Chairman Merritt said that the spending and revenue plan would be presented at town meeting. He said the Board is working with Mr. Gustus and the Finance Committee on how to provide as much information to voters. He said no one wants to see more fees and taxes, but that people value to services they receive from government. He said the voters will ultimately decide whether to adopt this plan, pass an override, or see services and personnel cut.

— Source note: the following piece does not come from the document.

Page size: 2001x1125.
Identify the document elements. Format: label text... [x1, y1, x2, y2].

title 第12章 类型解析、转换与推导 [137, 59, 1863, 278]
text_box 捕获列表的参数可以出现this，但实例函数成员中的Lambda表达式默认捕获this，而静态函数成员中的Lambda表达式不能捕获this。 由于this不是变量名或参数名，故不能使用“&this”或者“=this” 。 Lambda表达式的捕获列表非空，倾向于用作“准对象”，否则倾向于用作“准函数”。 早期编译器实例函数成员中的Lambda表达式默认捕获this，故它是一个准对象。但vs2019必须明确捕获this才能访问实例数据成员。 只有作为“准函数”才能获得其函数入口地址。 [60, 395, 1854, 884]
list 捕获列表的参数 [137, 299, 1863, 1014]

He said that thus far Lynnfield has not suffered the reductions in service other communities have experiences, due to careful financial management. The Town built reserves in anticipation of cuts in state aid and lower local receipts, but has had to draw these down in the face of declining state and local receipts. State aid has declined by $800,000 while the Town’s share of health insurance premiums has increased by $1.4 million.
The School Department’s per-pupil rate of expenditure is well below the state average. The hybrid full-time and call firefighting force and a modestly staffed police force also keep costs down. While Lynnfield is not an inexpensive place to live, residents have chosen to live in a town with a minimal commercial/business sector. Only six percent of the tax base is from that sector.

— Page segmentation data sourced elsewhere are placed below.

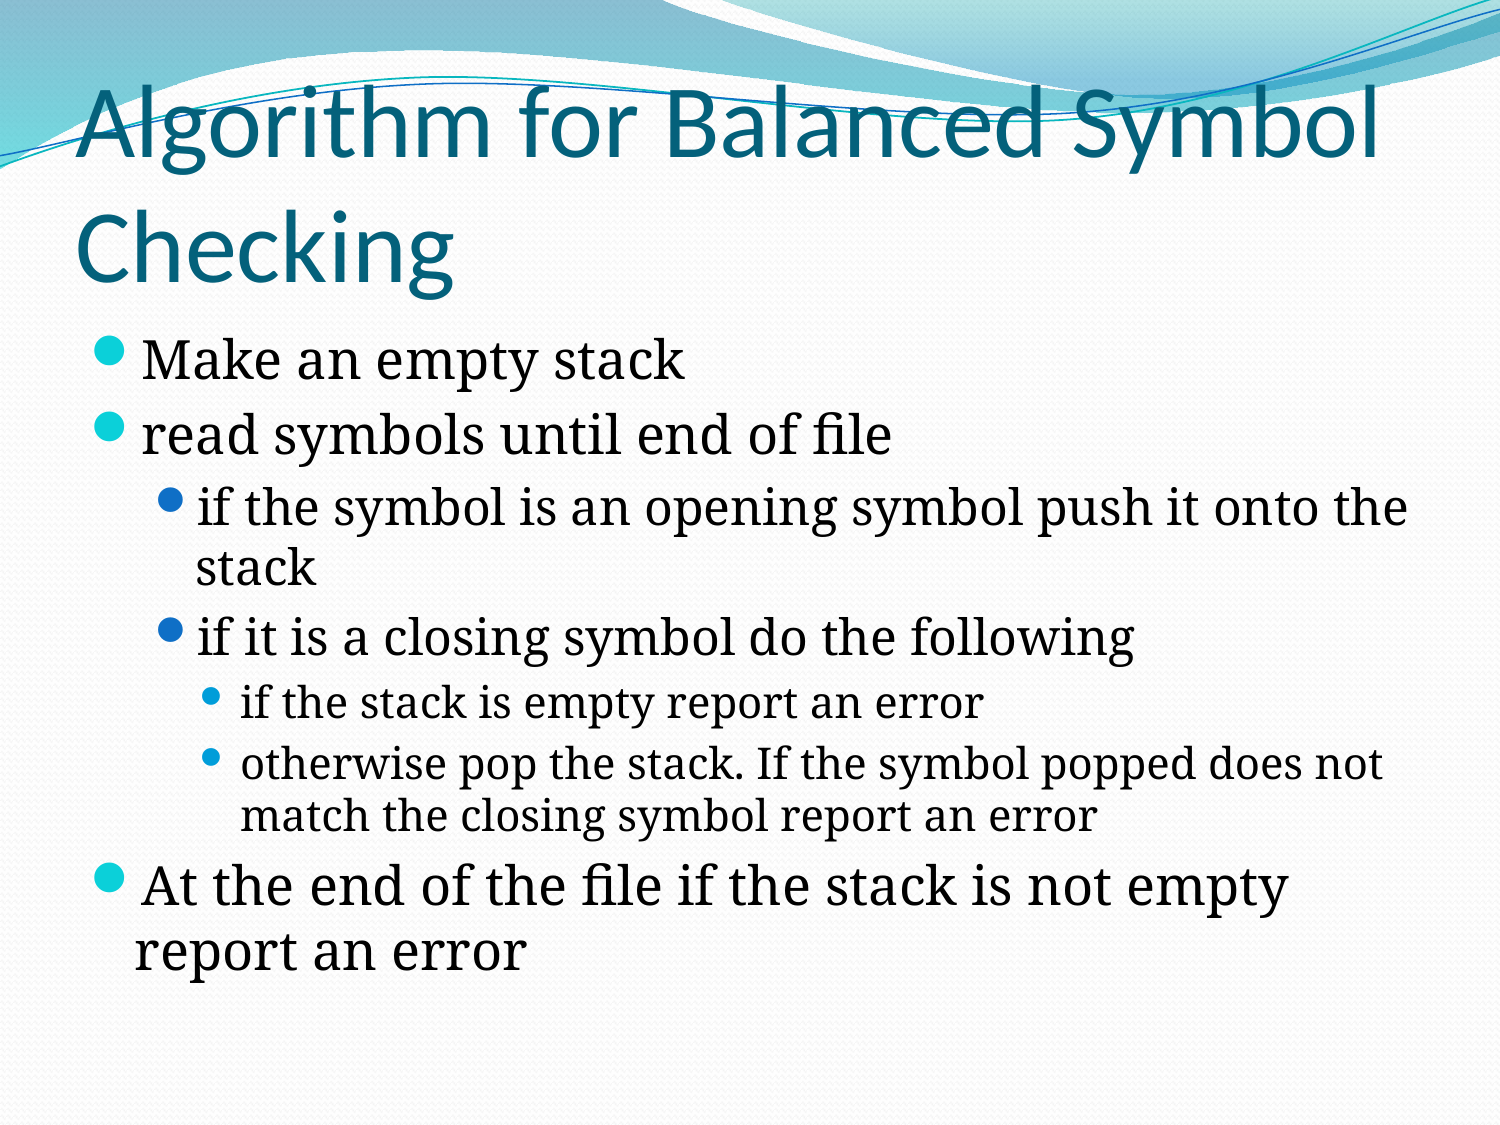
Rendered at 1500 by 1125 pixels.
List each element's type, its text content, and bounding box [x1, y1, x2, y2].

title Algorithm for Balanced Symbol Checking [74, 115, 1426, 304]
list Make an empty stack read symbols until end of file if the symbol is an opening symbol push it onto the stack if it is a closing symbol do the following if the stack is empty report an error otherwise pop the stack. If the symbol popped does not match the closing symbol report an error At the end of the file if the stack is not empty report an error [74, 317, 1426, 1038]
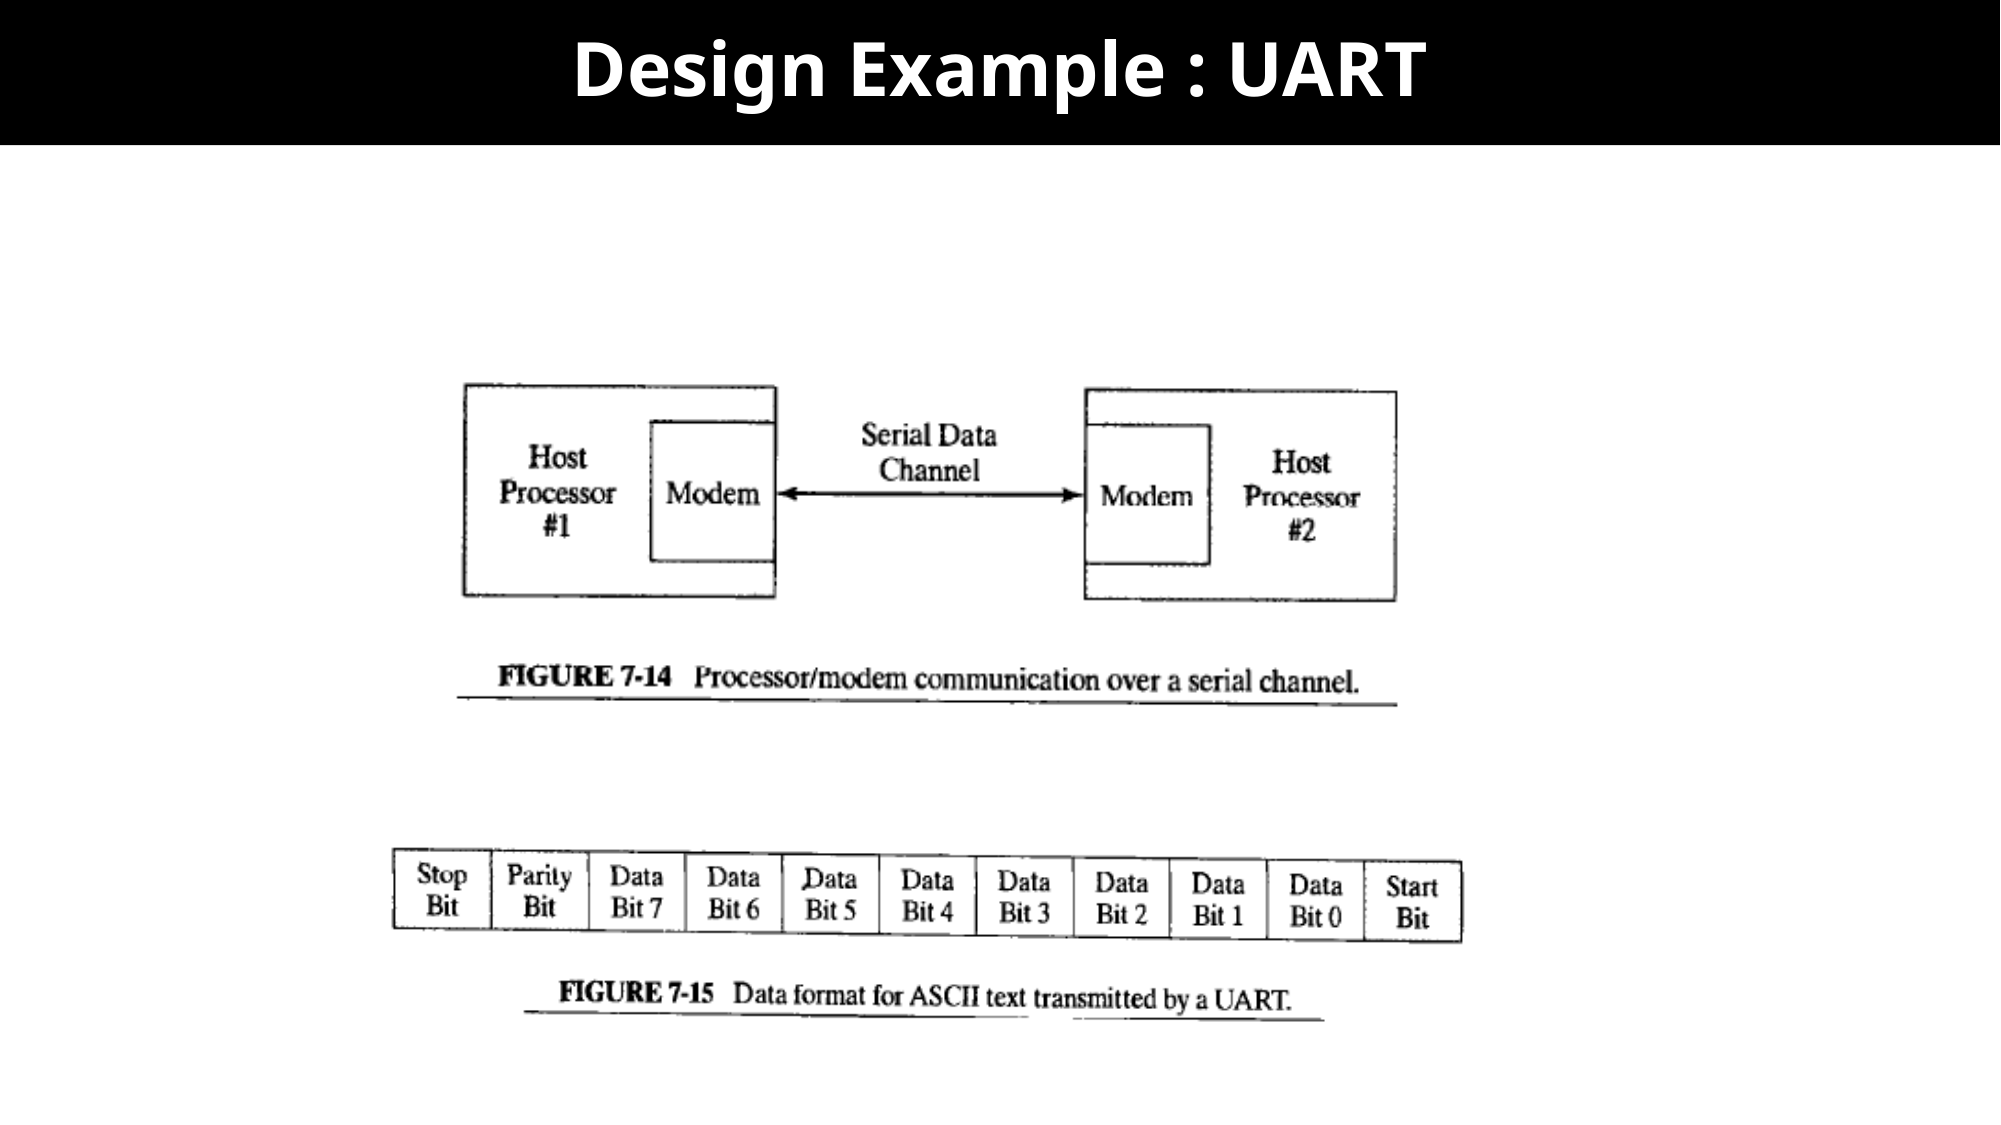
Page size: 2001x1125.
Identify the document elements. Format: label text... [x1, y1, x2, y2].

title Design Example : UART [0, 0, 2000, 146]
picture [359, 828, 1527, 1057]
picture [435, 338, 1490, 742]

The budget being prepared for Fiscal Year 2012 is a level-services budget. The Board is seeking to apportion the additional cost of funding this budget so that 75 percent of it is borne by specific users of services and not the taxpayers.
Opening of warrants
Mr. Gustus said that the warrants for the annual and special town meetings to be held on Monday, April 25, 2011 should be declared open so that residents would have the opportunity to submit warrant articles by petition in addition to those submitted by Town boards and committees. The Town Clerk can assist residents with the petition process. The warrants will be closed on Monday, March 21, 2011
On the motion of Selectman MacKendrick, seconded by Chairman Merritt, the Board voted unanimously (Selectman Bourque absent) to open the annual town meeting warrant.
On the motion of Selectman MacKendrick, seconded by Chairman Merritt, the Board voted unanimously (Selectman Bourque absent) to open the special town meeting warrant.
In other business
Chairman Merritt reminded the public that the Finance Committee’s annual public hearing on the budget will be held on Wednesday, March 23, at 7:00 p.m. in the Selectmen’s Hearing Room, Town Hall.
Chairman Merritt said the Board is still considering a request to use the common for a private party.
On the motion of Selectman MacKendrick, seconded by Chairman Merritt, the Board voted unanimously (Selectman Bourque absent) to approve the minutes of the February 7, 2011 meeting as submitted.
On the motion of Selectman MacKendrick, seconded by Chairman Merritt, the Board voted unanimously (Selectman Bourque absent) to adjourn the meeting at 8:26 p.m.